La mossa di Meta, inoltre, potrebbe creare un precedente importante. Se questo modello di "monetizzazione forzata" dovesse funzionare in Italia, non è escluso che possa essere replicato in altri Paesi dove le autorità regolatorie dovessero imporre aperture simili. La partita è tutt'altro che chiusa, con l'Antitrust italiana che continua la sua indagine e si coordina con la Commissione Europea, anch'essa molto attenta alle mosse dei giganti tecnologici nel campo dell'IA.

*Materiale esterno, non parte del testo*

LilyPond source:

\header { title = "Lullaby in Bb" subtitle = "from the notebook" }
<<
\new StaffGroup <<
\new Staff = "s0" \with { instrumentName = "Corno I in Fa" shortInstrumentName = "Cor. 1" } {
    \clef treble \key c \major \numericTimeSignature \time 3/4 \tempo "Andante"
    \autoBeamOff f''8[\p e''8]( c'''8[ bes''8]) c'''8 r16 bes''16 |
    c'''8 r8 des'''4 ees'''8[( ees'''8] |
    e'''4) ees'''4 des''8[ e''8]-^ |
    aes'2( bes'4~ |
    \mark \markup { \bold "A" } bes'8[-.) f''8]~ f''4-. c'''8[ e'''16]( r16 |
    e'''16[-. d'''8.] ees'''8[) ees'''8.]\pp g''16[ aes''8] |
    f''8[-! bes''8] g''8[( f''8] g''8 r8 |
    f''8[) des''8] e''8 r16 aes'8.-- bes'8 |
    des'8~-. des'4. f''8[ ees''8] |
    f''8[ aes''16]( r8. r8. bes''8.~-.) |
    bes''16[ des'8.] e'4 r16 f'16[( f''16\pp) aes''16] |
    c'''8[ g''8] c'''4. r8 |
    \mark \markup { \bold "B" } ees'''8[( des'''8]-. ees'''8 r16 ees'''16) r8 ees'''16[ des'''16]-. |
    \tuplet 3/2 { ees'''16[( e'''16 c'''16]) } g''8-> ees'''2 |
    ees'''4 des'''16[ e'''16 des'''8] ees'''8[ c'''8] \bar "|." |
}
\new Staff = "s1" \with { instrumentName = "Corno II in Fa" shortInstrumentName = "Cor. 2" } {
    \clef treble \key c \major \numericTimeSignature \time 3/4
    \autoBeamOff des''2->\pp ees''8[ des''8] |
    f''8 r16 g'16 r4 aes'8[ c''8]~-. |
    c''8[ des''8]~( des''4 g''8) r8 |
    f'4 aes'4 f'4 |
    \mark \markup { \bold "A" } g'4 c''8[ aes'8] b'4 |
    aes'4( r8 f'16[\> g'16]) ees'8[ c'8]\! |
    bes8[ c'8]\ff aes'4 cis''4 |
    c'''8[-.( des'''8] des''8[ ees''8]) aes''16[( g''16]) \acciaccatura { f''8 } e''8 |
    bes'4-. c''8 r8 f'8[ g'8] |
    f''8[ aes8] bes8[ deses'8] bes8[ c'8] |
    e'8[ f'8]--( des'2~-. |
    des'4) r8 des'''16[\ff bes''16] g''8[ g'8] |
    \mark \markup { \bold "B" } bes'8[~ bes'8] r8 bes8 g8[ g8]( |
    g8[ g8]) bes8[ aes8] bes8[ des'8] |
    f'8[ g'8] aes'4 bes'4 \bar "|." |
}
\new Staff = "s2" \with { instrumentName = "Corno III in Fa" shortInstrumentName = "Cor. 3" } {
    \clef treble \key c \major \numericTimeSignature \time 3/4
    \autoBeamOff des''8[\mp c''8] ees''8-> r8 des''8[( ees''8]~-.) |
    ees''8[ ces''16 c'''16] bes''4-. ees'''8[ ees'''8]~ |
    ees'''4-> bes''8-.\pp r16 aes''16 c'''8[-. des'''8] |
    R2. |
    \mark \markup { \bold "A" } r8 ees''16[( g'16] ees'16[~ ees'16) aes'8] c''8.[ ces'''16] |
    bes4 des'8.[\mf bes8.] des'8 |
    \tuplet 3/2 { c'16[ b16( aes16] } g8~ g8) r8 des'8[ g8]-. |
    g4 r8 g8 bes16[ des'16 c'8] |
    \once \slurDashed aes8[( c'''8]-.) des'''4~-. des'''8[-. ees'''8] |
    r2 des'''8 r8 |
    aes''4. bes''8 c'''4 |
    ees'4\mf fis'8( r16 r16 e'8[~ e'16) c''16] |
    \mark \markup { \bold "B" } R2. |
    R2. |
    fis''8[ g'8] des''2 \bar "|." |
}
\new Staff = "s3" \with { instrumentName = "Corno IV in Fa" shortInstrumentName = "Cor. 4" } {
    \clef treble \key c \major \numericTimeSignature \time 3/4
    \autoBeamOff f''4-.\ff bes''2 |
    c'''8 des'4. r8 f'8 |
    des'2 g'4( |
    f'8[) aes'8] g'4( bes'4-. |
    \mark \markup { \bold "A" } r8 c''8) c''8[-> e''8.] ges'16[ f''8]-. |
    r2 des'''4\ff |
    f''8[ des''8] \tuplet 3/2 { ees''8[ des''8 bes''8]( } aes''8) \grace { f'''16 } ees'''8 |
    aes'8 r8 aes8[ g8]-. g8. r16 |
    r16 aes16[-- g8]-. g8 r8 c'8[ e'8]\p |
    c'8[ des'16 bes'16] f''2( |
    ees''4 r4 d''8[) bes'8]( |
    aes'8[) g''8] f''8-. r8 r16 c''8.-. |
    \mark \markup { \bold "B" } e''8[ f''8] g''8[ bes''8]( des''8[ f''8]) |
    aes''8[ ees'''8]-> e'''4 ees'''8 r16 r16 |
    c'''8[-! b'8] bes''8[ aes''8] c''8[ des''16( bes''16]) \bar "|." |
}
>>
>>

Conclusione: una questione di equilibrio
Dal mio punto di vista, questa vicenda mette in luce la complessa tensione tra l'innovazione tecnologica, le strategie di business dei colossi del web e la necessità di garantire un mercato equo e competitivo. Da un lato, è comprensibile che Meta voglia monetizzare l'enorme traffico sulla sua piattaforma e gestire le proprie infrastrutture. Dall'altro, è fondamentale che autorità come l'Antitrust vigilino per evitare che una posizione dominante si trasformi in una barriera insormontabile per i concorrenti più piccoli, limitando di fatto l'innovazione e la scelta per i consumatori. La soluzione a pagamento imposta da Meta in Italia sembra più una "ritorsione" che una vera apertura al mercato. Sarà affascinante vedere come si evolverà la situazione, non solo in tribunale con il ricorso di Meta, ma anche nelle strategie delle aziende che ora si trovano di fronte a un bivio: pagare per restare su WhatsApp o cercare nuove strade per dialogare con i propri clienti.